→ Extracted text:
───
If this all feels like a history lesson then that’s because it is.
You can’t just look at two people fighting and understand what’s going on, or who is right or wrong, or why they’re fighting now, without understanding what brought them to the point at which they decided or were impelled to fight. Especially when afterwards they more or less fall into each other’s arms and slowly learn to forgive each other.
Life just doesn’t work that way.
We kids were brought up to believe that violence was wrong: the last refuge of the incompetent. Really? This dictum came from the two adult males in our lives who had attempted to slaughter each other. No wonder we kids were fucked up conflicted and under stress.
I bought my first car at 15 without telling anyone adult in the family, paid cash and somehow convinced the salesman on the used-car lot that I was older. Drove it home uninsured but utterly confident. A Mk 1 Austin A55 “Cambridge” with rotten wings, wheezing manifolds, shot main bearings, a sump full of sawdust to disguise the crankshaft damage, and a column change that subsequently lost its settings every other day. I didn’t know enough to know it was a wreck before I bought it and thought I’d bought a bargain. In those days I even thought second-hand car salesmen trading from open yards were honest. The time and effort I spent attempting to restore it was entirely wasted: even if I’d had the knowledge skills and patience to do the job properly. All I was doing was copying father, who did know.
───
→ Data records:

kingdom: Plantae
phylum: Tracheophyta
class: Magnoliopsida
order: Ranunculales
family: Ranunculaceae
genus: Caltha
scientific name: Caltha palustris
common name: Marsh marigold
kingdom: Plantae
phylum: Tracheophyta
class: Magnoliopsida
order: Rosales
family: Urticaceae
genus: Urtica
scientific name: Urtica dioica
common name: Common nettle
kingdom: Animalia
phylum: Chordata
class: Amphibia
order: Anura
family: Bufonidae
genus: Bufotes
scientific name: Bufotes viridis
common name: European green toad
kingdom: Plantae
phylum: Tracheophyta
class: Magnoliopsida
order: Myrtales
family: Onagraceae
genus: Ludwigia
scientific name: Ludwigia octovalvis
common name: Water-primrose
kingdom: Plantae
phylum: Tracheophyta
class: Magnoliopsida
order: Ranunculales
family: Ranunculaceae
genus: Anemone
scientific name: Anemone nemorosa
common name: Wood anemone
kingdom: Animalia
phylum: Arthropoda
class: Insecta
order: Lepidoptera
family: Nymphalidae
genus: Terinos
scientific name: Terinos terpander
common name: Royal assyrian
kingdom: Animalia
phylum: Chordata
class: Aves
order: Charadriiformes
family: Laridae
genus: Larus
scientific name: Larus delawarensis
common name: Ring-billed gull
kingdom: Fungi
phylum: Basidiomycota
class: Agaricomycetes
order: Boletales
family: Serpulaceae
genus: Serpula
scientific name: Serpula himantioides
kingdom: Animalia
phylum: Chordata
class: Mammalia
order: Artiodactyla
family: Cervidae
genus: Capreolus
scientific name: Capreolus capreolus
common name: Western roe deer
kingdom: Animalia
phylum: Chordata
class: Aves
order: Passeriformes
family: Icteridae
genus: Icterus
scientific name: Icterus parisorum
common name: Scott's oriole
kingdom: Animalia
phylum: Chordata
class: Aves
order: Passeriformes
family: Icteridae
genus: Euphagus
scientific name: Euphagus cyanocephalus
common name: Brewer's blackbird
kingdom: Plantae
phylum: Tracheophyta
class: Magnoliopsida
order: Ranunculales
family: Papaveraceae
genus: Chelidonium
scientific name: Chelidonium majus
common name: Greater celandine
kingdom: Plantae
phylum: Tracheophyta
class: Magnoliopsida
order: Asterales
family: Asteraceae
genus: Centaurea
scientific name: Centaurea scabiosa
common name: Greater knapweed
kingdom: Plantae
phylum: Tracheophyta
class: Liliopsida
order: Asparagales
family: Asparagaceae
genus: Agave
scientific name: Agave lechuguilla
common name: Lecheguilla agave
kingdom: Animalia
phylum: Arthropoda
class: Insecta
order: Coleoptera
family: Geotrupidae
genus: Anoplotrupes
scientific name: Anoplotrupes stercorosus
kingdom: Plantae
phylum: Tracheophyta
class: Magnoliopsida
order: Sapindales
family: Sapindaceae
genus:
───
→ Given exercise 1: Extract from the memoir passage the text between "I bought my" and "who did know.", inclusive.
→ Given exercise 2: List every defect of the Austin A55 "Cambridge" that the memoir passage names.
The listing plays no part in this work.

→ Right answer 1:
I bought my first car at 15 without telling anyone adult in the family, paid cash and somehow convinced the salesman on the used-car lot that I was older. Drove it home uninsured but utterly confident. A Mk 1 Austin A55 “Cambridge” with rotten wings, wheezing manifolds, shot main bearings, a sump full of sawdust to disguise the crankshaft damage, and a column change that subsequently lost its settings every other day. I didn’t know enough to know it was a wreck before I bought it and thought I’d bought a bargain. In those days I even thought second-hand car salesmen trading from open yards were honest. The time and effort I spent attempting to restore it was entirely wasted: even if I’d had the knowledge skills and patience to do the job properly. All I was doing was copying father, who did know.

→ Right answer 2:
- Rotten wings
- Wheezing manifolds
- Shot main bearings
- A sump full of sawdust to disguise the crankshaft damage
- A column change that lost its settings every other day